Materials provided:
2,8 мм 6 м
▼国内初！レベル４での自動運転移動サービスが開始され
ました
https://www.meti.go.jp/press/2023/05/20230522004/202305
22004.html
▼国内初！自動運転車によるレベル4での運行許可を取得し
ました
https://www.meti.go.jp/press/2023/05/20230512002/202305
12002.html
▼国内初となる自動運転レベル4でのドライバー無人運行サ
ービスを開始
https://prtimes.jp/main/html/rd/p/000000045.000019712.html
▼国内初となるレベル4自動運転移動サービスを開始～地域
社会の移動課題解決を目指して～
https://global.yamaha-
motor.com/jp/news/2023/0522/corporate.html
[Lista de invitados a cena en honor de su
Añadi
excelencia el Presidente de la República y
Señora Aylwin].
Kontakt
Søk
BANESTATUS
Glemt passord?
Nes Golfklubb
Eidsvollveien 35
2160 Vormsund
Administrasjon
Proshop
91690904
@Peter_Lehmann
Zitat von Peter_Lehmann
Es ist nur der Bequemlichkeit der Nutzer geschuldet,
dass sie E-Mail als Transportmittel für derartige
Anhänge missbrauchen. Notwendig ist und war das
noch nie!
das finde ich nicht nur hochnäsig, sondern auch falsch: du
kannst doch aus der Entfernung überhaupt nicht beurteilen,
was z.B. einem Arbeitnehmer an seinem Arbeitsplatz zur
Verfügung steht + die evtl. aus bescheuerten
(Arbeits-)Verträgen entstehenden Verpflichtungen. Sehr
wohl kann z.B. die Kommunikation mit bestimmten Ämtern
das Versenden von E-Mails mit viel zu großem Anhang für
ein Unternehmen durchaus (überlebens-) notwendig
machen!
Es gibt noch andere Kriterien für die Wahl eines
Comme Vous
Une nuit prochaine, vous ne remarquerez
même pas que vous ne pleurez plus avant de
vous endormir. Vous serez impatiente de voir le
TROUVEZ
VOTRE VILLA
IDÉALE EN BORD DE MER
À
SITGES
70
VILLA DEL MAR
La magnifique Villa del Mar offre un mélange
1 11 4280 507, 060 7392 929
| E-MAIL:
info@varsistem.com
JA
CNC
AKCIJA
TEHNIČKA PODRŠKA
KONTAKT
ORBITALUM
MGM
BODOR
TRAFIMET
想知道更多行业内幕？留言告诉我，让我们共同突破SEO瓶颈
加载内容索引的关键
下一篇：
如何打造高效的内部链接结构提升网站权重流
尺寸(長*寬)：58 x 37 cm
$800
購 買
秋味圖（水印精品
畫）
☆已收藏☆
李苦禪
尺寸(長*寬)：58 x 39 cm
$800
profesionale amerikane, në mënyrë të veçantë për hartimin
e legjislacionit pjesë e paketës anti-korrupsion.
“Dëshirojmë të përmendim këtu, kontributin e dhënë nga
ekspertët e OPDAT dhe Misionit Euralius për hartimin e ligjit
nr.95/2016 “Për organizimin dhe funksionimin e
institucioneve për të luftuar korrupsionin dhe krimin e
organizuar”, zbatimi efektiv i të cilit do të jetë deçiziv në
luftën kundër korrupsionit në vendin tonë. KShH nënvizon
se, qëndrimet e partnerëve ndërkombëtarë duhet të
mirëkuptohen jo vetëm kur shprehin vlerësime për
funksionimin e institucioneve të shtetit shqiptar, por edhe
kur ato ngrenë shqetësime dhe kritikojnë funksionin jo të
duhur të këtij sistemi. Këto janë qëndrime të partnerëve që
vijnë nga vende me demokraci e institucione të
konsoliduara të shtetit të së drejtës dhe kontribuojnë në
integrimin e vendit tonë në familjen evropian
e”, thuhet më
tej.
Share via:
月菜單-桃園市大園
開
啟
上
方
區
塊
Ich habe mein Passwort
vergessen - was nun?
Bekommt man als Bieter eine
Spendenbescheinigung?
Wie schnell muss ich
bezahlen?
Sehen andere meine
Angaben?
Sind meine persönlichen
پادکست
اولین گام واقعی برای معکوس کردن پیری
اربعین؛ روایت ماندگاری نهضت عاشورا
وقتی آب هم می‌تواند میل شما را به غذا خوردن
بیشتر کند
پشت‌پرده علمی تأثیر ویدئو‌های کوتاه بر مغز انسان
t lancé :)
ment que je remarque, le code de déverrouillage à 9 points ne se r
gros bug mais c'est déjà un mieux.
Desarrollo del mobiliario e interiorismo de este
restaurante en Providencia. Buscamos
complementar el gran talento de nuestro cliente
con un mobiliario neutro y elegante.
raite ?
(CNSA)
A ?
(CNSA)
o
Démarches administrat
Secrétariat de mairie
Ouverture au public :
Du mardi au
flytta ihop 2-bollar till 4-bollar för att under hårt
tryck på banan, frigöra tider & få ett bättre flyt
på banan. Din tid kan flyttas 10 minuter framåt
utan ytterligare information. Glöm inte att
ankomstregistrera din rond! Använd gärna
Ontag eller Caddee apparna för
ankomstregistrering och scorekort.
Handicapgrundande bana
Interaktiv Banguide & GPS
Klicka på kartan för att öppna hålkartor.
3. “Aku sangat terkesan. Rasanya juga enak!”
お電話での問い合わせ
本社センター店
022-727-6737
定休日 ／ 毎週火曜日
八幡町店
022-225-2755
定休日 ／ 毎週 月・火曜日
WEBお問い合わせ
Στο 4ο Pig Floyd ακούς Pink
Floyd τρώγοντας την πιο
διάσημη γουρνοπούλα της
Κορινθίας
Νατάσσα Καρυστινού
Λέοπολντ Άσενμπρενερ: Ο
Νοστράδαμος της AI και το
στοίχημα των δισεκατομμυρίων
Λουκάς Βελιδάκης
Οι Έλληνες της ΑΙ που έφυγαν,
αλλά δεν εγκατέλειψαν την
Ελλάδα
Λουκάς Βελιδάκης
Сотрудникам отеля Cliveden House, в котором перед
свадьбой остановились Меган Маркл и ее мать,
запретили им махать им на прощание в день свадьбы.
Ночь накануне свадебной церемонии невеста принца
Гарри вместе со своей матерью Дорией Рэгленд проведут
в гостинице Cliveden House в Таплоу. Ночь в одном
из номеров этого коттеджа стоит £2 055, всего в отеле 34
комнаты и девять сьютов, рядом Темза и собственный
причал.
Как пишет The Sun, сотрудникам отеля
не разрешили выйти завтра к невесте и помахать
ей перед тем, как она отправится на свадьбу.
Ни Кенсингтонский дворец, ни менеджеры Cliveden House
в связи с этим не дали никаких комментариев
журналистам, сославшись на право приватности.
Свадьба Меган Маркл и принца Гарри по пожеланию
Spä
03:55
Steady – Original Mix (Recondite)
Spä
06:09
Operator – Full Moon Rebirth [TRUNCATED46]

Exercise directions: Working through the records above, copy each line in which "press" is found.

Problem solution:
https://www.meti.go.jp/press/2023/05/20230522004/202305
https://www.meti.go.jp/press/2023/05/20230512002/202305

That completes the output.